## Activity
Keeping pictures out of the copy, restate each record word for word.

╭─ Input

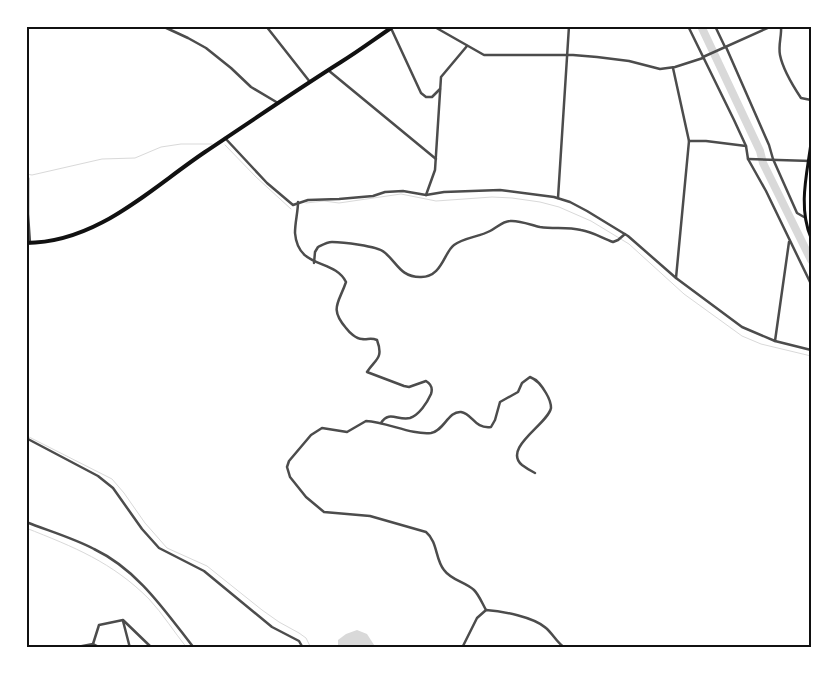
<svg xmlns="http://www.w3.org/2000/svg" width="837" height="674" font-family="Lato,sans-serif">
  <style>
    .water { fill: #d9d9d9 }
    .lines { fill: none; stroke-linecap: round; stroke-linejoin: round }
    .stream { stroke: #d9d9d9; stroke-width: 1 }
    .river { stroke: #d9d9d9; stroke-width: 8 }
    .minor { stroke: #4c4c4c; stroke-width: 2.5 }
    .secondary { stroke: #111; stroke-width: 3 }
    .primary { stroke: #111; stroke-width: 4 }
    .neatline { fill: none; stroke: #111; stroke-width: 2 }
  </style>
  <rect width="100%" height="100%" fill="#fff"/>
  <path class="water" d="M357 630 367 634 376 648H338V640L346 634Z"/>
  <g class="lines">
    <g class="stream">
      <path d="M225 145 256 177 291 209"/>
      <path d="M26 174 32 175 102 159 135 158 161 147 181 144H212"/>
      <path d="M306 203 324 201 339 203 401 194 436 201 492 197 512 198 540 202 559 207 591 221 629 244 684 294 742 336 761 344 811 356"/>
      <path d="M29 437 112 479 124 493 145 523 167 548 207 566 262 610 279 622 299 633 306 638 311 648"/>
      <path d="M26 528C74 547 112 562 149 599 163 614 174 632 187 648"/>
    </g>
    <path class="river" d="M701 26 760 151 763 163 811 260"/>
    <g class="minor">
      <path d="M162 26 188 38 206 48 231 68 251 87 278 103"/>
      <path d="M266 26 310 82"/>
      <path d="M390 26 421 93 426 97H432L440 89"/>
      <path d="M433 26 484 55H573L597 57 629 61 660 69 675 67 703 58"/>
      <path d="M688 26 734 120 746 146 748 159 766 191 811 284"/>
      <path d="M715 26 725 47"/>
      <path d="M781 26C782 35 778 45 780 55 783 70 793 86 801 98L811 100"/>
      <path d="M726 47 769 145 773 159 797 213 804 217"/>
      <path d="M703 57 772 26"/>
      <path d="M673 68 689 141 676 278"/>
      <path d="M328 70 436 159"/>
      <path d="M225 138 267 183 293 205 308 200 339 199 373 196 385 192 403 191 426 195 444 192 500 190 554 197 570 202 587 211 628 236 676 278 742 327 775 341 811 350"/>
      <path d="M689 141H706L746 146"/>
      <path d="M748 159 811 161"/>
      <path d="M26 177 28 178V214L30 243"/>
      <path d="M426 195 435 170 441 77 467 46"/>
      <path d="M558 198 569 26"/>
      <path d="M298 202C298 212 295 222 295 233 298 270 334 258 346 282 339 303 329 308 346 328 349 332 356 339 362 339 368 340 370 337 377 340 384 359 375 359 367 372L404 386 409 387 426 381C431 384 433 388 431 394 427 403 419 415 410 418 398 421 389 410 381 423"/>
      <path d="M314 263 315 252 318 247C322 245 327 242 332 242 342 242 377 246 384 252 397 262 400 277 420 277 442 278 444 252 454 245 465 237 479 237 490 231 496 228 503 221 510 221 519 220 531 225 540 227 554 229 567 227 581 230 593 232 602 238 613 242L618 240 625 234"/>
      <path d="M775 341 789 242"/>
      <path d="M26 438 98 476 113 488 142 529 159 548 204 571 272 627 299 641 303 648"/>
      <path d="M26 522C49 531 73 538 94 549 138 570 165 611 194 648"/>
      <path d="M486 610C482 603 479 595 474 590 465 582 451 580 444 570 435 559 438 542 426 532L370 516 324 512 306 497 290 477 287 467 289 461 311 435 322 428 347 432 366 421C387 422 411 435 431 433 444 431 448 411 461 412 473 414 474 429 491 427L495 420 500 402 518 392 522 383 530 377C538 380 542 386 546 393 549 398 551 403 551 408 548 424 502 448 522 465 526 468 531 471 535 473"/>
      <path d="M123 621 130 648"/>
      <path d="M93 644 99 625 123 620 152 648"/>
      <path d="M72 648 93 644 101 648"/>
      <path d="M459 648 463 646 477 618 486 610C502 611 534 617 546 628 553 634 557 643 565 648"/>
    </g>
    <path class="secondary" d="M811 143C807 174 798 207 811 238"/>
    <path class="primary" d="M26 243C97 243 150 189 205 152 250 122 295 91 341 62 359 51 376 38 394 26"/>
  </g>
  <rect width="837" height="674" fill="none" stroke="#ffffff" stroke-width="55"/>
  <rect x="28" y="28" width="782" height="618" class="neatline"/>
</svg>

╰─

## Result for this task
<svg xmlns="http://www.w3.org/2000/svg" width="837" height="674" font-family="Lato,sans-serif">
  <style>
    .water { fill: #d9d9d9 }
    .lines { fill: none; stroke-linecap: round; stroke-linejoin: round }
    .stream { stroke: #d9d9d9; stroke-width: 1 }
    .river { stroke: #d9d9d9; stroke-width: 8 }
    .minor { stroke: #4c4c4c; stroke-width: 2.5 }
    .secondary { stroke: #111; stroke-width: 3 }
    .primary { stroke: #111; stroke-width: 4 }
    .neatline { fill: none; stroke: #111; stroke-width: 2 }
  </style>
  <rect width="100%" height="100%" fill="#fff"/>
  <path class="water" d="M357 630 367 634 376 648H338V640L346 634Z"/>
  <g class="lines">
    <g class="stream">
      <path d="M225 145 256 177 291 209"/>
      <path d="M26 174 32 175 102 159 135 158 161 147 181 144H212"/>
      <path d="M306 203 324 201 339 203 401 194 436 201 492 197 512 198 540 202 559 207 591 221 629 244 684 294 742 336 761 344 811 356"/>
      <path d="M29 437 112 479 124 493 145 523 167 548 207 566 262 610 279 622 299 633 306 638 311 648"/>
      <path d="M26 528C74 547 112 562 149 599 163 614 174 632 187 648"/>
    </g>
    <path class="river" d="M701 26 760 151 763 163 811 260"/>
    <g class="minor">
      <path d="M162 26 188 38 206 48 231 68 251 87 278 103"/>
      <path d="M266 26 310 82"/>
      <path d="M390 26 421 93 426 97H432L440 89"/>
      <path d="M433 26 484 55H573L597 57 629 61 660 69 675 67 703 58"/>
      <path d="M688 26 734 120 746 146 748 159 766 191 811 284"/>
      <path d="M715 26 725 47"/>
      <path d="M781 26C782 35 778 45 780 55 783 70 793 86 801 98L811 100"/>
      <path d="M726 47 769 145 773 159 797 213 804 217"/>
      <path d="M703 57 772 26"/>
      <path d="M673 68 689 141 676 278"/>
      <path d="M328 70 436 159"/>
      <path d="M225 138 267 183 293 205 308 200 339 199 373 196 385 192 403 191 426 195 444 192 500 190 554 197 570 202 587 211 628 236 676 278 742 327 775 341 811 350"/>
      <path d="M689 141H706L746 146"/>
      <path d="M748 159 811 161"/>
      <path d="M26 177 28 178V214L30 243"/>
      <path d="M426 195 435 170 441 77 467 46"/>
      <path d="M558 198 569 26"/>
      <path d="M298 202C298 212 295 222 295 233 298 270 334 258 346 282 339 303 329 308 346 328 349 332 356 339 362 339 368 340 370 337 377 340 384 359 375 359 367 372L404 386 409 387 426 381C431 384 433 388 431 394 427 403 419 415 410 418 398 421 389 410 381 423"/>
      <path d="M314 263 315 252 318 247C322 245 327 242 332 242 342 242 377 246 384 252 397 262 400 277 420 277 442 278 444 252 454 245 465 237 479 237 490 231 496 228 503 221 510 221 519 220 531 225 540 227 554 229 567 227 581 230 593 232 602 238 613 242L618 240 625 234"/>
      <path d="M775 341 789 242"/>
      <path d="M26 438 98 476 113 488 142 529 159 548 204 571 272 627 299 641 303 648"/>
      <path d="M26 522C49 531 73 538 94 549 138 570 165 611 194 648"/>
      <path d="M486 610C482 603 479 595 474 590 465 582 451 580 444 570 435 559 438 542 426 532L370 516 324 512 306 497 290 477 287 467 289 461 311 435 322 428 347 432 366 421C387 422 411 435 431 433 444 431 448 411 461 412 473 414 474 429 491 427L495 420 500 402 518 392 522 383 530 377C538 380 542 386 546 393 549 398 551 403 551 408 548 424 502 448 522 465 526 468 531 471 535 473"/>
      <path d="M123 621 130 648"/>
      <path d="M93 644 99 625 123 620 152 648"/>
      <path d="M72 648 93 644 101 648"/>
      <path d="M459 648 463 646 477 618 486 610C502 611 534 617 546 628 553 634 557 643 565 648"/>
    </g>
    <path class="secondary" d="M811 143C807 174 798 207 811 238"/>
    <path class="primary" d="M26 243C97 243 150 189 205 152 250 122 295 91 341 62 359 51 376 38 394 26"/>
  </g>
  <rect width="837" height="674" fill="none" stroke="#ffffff" stroke-width="55"/>
  <rect x="28" y="28" width="782" height="618" class="neatline"/>
</svg>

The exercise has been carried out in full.